The man whom authorities said fatally shot Venus and Serena Williams‘ sister, Yetunde Price in 2003 was released from prison earlier this year, after more than a decade behind bars.
However, it appears Robert Edward Maxfield was re-arrested on Friday night in Compton, California, and remains in custody after allegedly violating his parole, according to Los Angeles County sheriff’s officials and jail records.
The nature of the alleged violation was unclear Tuesday night.
A spokesman with the state’s Department of Corrections and Rehabilitation, who confirmed the release of the Maxfield in Price’s case, could not immediately say if it was the same Maxfield who was arrested in Compton.
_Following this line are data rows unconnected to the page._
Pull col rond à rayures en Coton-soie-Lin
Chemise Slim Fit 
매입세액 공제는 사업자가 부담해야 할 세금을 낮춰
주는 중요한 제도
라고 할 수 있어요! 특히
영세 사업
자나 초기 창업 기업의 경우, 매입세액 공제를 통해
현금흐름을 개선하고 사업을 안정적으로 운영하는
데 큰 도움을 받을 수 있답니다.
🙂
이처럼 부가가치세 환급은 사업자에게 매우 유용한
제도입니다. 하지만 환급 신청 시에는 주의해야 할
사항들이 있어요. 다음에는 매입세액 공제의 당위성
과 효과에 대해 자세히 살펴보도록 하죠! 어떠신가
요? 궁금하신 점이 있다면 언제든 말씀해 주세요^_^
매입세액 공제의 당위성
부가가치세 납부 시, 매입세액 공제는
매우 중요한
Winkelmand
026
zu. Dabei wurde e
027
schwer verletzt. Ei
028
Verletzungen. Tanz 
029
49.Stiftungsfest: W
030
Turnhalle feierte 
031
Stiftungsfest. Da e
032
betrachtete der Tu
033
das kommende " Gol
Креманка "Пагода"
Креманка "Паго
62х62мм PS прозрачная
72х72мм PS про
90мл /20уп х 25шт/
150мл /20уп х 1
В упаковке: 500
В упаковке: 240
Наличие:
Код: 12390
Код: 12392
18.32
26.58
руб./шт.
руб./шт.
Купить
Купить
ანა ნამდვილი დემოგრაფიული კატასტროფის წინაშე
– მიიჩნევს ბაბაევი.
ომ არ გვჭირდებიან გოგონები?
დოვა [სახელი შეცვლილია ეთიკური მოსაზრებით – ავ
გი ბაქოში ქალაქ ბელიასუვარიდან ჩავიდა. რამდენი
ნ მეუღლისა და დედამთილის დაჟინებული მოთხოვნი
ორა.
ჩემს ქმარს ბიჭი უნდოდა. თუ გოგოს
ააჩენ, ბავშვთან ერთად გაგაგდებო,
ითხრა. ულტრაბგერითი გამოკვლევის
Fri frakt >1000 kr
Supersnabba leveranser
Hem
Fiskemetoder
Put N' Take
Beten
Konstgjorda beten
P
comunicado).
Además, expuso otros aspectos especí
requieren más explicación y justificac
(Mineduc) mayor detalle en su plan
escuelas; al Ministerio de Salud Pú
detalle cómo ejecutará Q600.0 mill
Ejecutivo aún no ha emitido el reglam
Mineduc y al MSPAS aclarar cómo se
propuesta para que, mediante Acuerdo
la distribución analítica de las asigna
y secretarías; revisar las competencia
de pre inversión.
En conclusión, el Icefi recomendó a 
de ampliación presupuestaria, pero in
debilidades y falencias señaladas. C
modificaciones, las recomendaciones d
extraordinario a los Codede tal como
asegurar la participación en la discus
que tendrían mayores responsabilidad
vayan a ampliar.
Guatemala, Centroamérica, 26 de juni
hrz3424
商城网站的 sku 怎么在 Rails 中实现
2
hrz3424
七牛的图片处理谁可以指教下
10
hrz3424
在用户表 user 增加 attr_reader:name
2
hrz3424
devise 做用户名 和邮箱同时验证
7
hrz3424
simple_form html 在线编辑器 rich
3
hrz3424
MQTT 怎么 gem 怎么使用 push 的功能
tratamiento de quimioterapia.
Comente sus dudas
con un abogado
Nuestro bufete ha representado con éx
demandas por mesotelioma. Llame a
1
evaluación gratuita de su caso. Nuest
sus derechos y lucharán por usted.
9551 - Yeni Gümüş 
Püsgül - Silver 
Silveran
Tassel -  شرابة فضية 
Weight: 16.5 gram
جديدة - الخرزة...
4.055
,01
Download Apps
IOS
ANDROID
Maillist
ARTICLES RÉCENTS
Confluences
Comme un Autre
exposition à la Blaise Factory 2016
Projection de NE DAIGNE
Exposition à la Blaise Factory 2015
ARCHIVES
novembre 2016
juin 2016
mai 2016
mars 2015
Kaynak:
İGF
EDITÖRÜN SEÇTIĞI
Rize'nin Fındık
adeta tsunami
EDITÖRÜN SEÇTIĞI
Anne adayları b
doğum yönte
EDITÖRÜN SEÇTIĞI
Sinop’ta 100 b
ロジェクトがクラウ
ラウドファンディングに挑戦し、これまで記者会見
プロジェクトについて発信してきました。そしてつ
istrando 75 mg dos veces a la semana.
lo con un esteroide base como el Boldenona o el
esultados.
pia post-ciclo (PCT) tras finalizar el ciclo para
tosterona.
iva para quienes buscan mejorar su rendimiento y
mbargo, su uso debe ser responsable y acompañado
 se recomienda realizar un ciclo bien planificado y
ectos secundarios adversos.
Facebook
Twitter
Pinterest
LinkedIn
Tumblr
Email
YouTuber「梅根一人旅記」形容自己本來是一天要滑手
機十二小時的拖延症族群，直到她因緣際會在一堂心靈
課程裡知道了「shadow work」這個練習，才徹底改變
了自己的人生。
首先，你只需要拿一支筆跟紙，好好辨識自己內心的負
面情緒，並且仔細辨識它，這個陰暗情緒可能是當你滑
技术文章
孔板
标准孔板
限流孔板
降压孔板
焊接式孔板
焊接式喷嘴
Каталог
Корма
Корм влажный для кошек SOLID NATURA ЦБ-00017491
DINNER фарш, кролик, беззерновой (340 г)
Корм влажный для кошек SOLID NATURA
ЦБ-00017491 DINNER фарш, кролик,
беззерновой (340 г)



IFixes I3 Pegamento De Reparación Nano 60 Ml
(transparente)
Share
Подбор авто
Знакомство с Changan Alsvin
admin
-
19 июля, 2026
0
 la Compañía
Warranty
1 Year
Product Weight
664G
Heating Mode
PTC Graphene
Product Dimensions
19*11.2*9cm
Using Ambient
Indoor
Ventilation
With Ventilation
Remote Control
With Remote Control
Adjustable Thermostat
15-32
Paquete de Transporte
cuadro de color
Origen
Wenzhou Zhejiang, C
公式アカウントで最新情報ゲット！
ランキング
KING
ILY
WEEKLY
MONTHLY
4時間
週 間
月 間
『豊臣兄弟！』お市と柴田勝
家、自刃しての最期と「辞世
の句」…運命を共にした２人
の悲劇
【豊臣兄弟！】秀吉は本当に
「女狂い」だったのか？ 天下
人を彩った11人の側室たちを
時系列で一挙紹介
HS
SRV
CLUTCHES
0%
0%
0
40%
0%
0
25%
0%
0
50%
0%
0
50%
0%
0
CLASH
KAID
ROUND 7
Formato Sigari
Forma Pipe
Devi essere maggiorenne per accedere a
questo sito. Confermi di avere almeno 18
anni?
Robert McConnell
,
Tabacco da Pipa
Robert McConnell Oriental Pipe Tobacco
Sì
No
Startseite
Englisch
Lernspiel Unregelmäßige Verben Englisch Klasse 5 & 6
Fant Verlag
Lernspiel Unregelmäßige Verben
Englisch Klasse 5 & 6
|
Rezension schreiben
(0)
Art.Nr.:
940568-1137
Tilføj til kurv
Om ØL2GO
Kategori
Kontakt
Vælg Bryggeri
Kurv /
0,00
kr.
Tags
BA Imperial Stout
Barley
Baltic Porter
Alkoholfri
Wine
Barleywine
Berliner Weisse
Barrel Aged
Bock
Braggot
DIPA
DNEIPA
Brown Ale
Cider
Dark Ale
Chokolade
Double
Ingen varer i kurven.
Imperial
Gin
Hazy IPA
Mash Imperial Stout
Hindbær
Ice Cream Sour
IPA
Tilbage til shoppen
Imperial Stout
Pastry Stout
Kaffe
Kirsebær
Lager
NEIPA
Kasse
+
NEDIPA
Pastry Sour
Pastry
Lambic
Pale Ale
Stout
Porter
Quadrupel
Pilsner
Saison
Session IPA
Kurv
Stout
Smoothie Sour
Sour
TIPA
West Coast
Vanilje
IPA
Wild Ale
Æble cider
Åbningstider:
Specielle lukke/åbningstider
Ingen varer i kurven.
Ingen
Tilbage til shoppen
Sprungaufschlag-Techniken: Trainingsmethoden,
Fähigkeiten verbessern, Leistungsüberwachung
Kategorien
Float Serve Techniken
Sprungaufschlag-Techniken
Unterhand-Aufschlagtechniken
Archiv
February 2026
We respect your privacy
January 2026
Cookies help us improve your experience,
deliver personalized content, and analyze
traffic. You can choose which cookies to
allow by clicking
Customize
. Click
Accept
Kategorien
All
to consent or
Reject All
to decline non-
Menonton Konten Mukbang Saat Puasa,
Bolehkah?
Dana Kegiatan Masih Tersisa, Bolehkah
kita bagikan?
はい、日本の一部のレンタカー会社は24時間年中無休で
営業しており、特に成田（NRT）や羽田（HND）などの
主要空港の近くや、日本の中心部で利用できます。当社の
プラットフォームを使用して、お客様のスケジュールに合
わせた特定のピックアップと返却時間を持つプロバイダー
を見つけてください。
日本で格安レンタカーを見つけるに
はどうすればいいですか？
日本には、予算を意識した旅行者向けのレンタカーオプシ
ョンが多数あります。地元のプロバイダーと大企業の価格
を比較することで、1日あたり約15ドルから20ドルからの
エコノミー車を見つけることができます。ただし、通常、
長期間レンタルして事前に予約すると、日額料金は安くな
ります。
The men in both cases share identical biographical information though, including age, name and race. Price was also killed in Compton.
Speaking generically, DOC spokesman Luis Patiño tells PEOPLE that someone who violates their parole then goes before a judge and could have their parole revoked, at which point they would be sent back to jail.
The Maxfield in Price’s case, now 38, pleaded no contest in 2006 to voluntary manslaughter in Price’s death just after midnight on Sept. 14, 2003, the Associated Press previously reported.
Maxfield had been charged with murder but accepted the lesser count on the eve of his third trial, following two mistrials.
Maxfield was sentenced in April 2006 to 15 years in prison and he was paroled in March, according to state corrections officials.
Patiño, the DOC spokesman, could not say for how long Maxfield was set to be paroled after his release — but he disputed reports that Maxfield was freed “early.”
He served nearly three years in jail, between his arrest and sentencing, and was then placed in prison where he served nearly another 12 years before his March parole, according to Patiño.
Price, who was 31 and the mother of three children at the time of her death, was a nurse and the owner of an L.A.-area hair salon. She also worked as a personal assistant to her tennis superstar sisters, Serena and Venus.
She was one of the Williams’ three other sisters, a half-sibling from a previous relationship between their mother, Oracene Price, and Yusef Rasheed.
The Williams sisters have not commented on Maxfield’s release. (Prosecutors also declined to comment.) But Serena reportedly faced him in court in 2006.
She said then that she initially wasn’t “going to speak … because it’s too hard for me to talk.”
However, she said she wanted to tell Maxfield “that this was unfair to our family, and our family has always been positive and we always try to help people,” according to the Times.